Issues with Cemeteries
According to the U.S. Geological Survey, there are 109,000 cemeteries in the United States. Cemeteries take up large amounts of land, a finite and precious resource.
If the 76 million Americans who are expected to reach their life expectancy between 2024 and 2042 are buried in standard plots it would require an additional 130 square miles of cemetery space – equivalent to the size of Atlanta!
What Are My Green Burial Options?
With the increase in the popularity of green burials there are now many new eco-friendly burial options available with more being introduced each year. Below we’ve highlighted a few of the more popular ones:
A green burial option that continues to grow in popularity is The Living Urn’s biodegradable tree urn. This unique patented bio urn and planting system gives you the ability to grow a beautiful tree memorial from the unique urn holding a portion or all of your loved one’s cremated ashes. The Living Urn offers over fifty tree options, narrowed down by zip code for the ones that grow best in your area. Many families get permission to plant at a local, state or national park, at a local golf course, or plant on their own property. In addition, for every Living Urn planted, a second tree is planted to help with reforestation efforts – doubling the impact!
Buried in a Hemp Shroud, Biodegradable Casket, or Biodegradable Urn
Many people who choose green burial prefer to have their body or cremated ashes buried. This can be done in a shroud (typically made from help or other organic materials), a biodegradable casket (such as a wicker casket), or a biodegradable urn (including Eco Burial bamboo urns and others made from biodegradable materials). To be considered a green burial, a traditional casket and vault will not be used and there won’t be any embalming performed.
There are many places throughout the U.S. who allow green burials, with more being introduced every month. This can be at a memorial park dedicated to green burials, a local cemetery with a green burial section, or even at your home or property you own (however, we always recommend checking local rules and regulations beforehand).

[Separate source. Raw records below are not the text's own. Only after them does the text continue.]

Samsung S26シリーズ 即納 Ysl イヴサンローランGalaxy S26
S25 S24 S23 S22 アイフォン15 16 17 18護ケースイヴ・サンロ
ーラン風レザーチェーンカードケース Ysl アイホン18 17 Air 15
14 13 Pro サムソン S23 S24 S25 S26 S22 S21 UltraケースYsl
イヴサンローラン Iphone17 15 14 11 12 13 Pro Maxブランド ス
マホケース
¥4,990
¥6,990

Another green burial option that’s getting a lot of interest is a burial at sea or water burial. With this, you scatter your loved one’s ashes in the ocean or other body of water. With the increased popularity of this option, there are now biodegradable water urns available that give you the ability to perform a water burial with ease. This includes the Eco Water Urn, made from recycled plant materials. It floats like a buoy, then gracefully scatters the ashes out of the bottom of the urn and into the water. The Eco Water Urn comes packaged in an attractive bamboo case, which gives families the ability to securely transfer the ashes and water cremation urn to the location where they plan to perform the water burial.

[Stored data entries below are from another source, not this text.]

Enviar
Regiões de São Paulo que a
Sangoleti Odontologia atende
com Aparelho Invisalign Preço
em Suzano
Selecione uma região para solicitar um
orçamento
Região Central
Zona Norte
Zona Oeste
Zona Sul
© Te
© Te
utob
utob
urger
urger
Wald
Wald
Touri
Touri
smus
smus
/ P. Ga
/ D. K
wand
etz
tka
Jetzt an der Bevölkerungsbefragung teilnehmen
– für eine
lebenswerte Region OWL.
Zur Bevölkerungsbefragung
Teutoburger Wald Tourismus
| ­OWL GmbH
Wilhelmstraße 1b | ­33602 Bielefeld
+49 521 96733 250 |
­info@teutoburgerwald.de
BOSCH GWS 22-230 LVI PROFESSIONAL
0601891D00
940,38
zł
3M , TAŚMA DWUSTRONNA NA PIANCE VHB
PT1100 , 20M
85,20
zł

Another option for a water burial is the ice urn. This unique urn is made entirely from ice and floats on top of the water, then withing minutes gracefully scatters the ashes of a loved one. The patented ice urn is now available throughout the U.S. at various funeral homes.
One of the most popular options for families who choose cremation is to scatter some or all of the ashes. This can be done in the yard at home, in a park, at a favorite location, a vacation spot, golf course, etc. Prior to scattering, it is always best to check any local rules or regulations and get permission from the relevant group (if you plan to scatter on public land or land you don’t own).
Some families will simply use a container they find around the house to scatter, however, these can be a challenge and often times do not work as intended. Alternatively, there are new biodegradable scattering urns that are ‘green’ and provide families with a great way to scatter ashes. This includes Eco Scattering Urns, which are made from bamboo, a green and sustainable resource. These special scattering urns give families the ability to scatter with control and ease.